Their “considerable” finding was actually an incredible revelation that led to a better understanding of how organisms pass on their genes and of genome sequencing, as well as other scientific milestones. More than half a century later, discoveries are still emerging from this seminal biological breakthrough.
Such innovation improves our quality of life and fuels economic development, and we need more of it. As marketplaces for ideas, universities provide fertile ground for the creative process that produces new knowledge. The polio vaccine, rocket fuel, MRI technology, seat belts, and numerous other world-changing inventions stemmed from university research.
At UT Arlington, we relish our role as a beacon of innovation. We promote academic freedom and foster an environment that rewards curiosity and challenges conventional thought. We understand that the next major discoveries will come only when people are encouraged to dream big and think differently.
Remember The Six Million Dollar Man TV show where a crippled test pilot is rebuilt with bionic limbs and implants? It’s not far from reality today. A team of UT Arlington bioengineering researchers is developing technology that will enable soldiers who’ve lost arms or legs to feel and control their prosthetic limbs as if they’re real.
Another University breakthrough could revolutionize the medical diagnostics field. The technology will allow you to walk into a doctor’s office and, with a simple finger prick, get a reading in 10 minutes on what ails you or what might soon ail you. Optical sensors will accurately monitor biochemical reactions in real time with no need for chemical tags.
The company developing this process, Resonant Sensors Inc., receives assistance from the Center for Innovation, a partnership between UT Arlington and the Arlington Chamber of Commerce that furthers technology-led economic development. The center moves ideas from concept to market across an eight-state region.
Founded using intellectual property licensed through UT Arlington, Resonant Sensors is a classic example of the innovation process. Researchers use fundamental knowledge to develop applied technology that leads to products for the marketplace. UT Arlington provides all the tools for scholars to complete this cycle of vertical integration.

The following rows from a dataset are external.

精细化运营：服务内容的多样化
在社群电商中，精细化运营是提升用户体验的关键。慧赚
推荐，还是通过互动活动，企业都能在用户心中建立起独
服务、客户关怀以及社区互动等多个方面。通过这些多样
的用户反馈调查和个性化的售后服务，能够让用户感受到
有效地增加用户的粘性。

Each year we average 65–70 invention disclosures (the first step in protecting an invention with a patent). We typically file 20 patents a year and receive about eight. Once a patent is issued, the technology can be licensed for commercialization. We recently announced a licensing agreement with a Fort Worth company for a portable converter that turns natural gas into jet fuel and diesel. Several other agreements are in the works.
As we progress through the cycle of how to creatively use fundamental knowledge, we also must focus on teaching and training the next generation of thinkers and innovators. If we teach only from a textbook, the book will never change. What we teach must evolve as we create, and we must keep feeding the cycle of knowledge to produce a better-educated society.

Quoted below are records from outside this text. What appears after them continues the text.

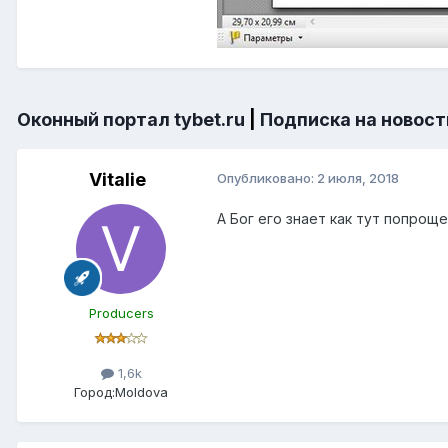
Оконный портал tybet.ru
|
Подписка на новост
Vitalie
Опубликовано:
2 июля, 2018
А Бог его знает как тут попроще
Producers
1,6k
Город:
Moldova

Several decades ago, the Dick Tracy comic strip introduced a two-way wrist radio that Tracy and other police officers wore like a watch. This make-believe communications device became a widely recognized icon and is often considered a precursor to today’s smartphones. For this invention to morph from fantasy to reality, somebody had to make the technology small, lightweight, and power efficient. Somebody had to think creatively and without limits.
It’s that type of thinking that will lead to the next generation of inventions, to life-changing technologies that seem like science fiction today. We’re learning more and more about nerve and tissue regeneration and can now regrow tissue in a dish and implant it in the body. Why not regrow a heart, a lung, or an eye? It’s possible, but it takes dedication, creativity, discovery, and learning—all tied together.
At UT Arlington, we believe it’s our obligation to create new knowledge through research and shape minds to develop tomorrow’s innovations. We do it to change lives, enhance lives, and save lives now and for generations to come.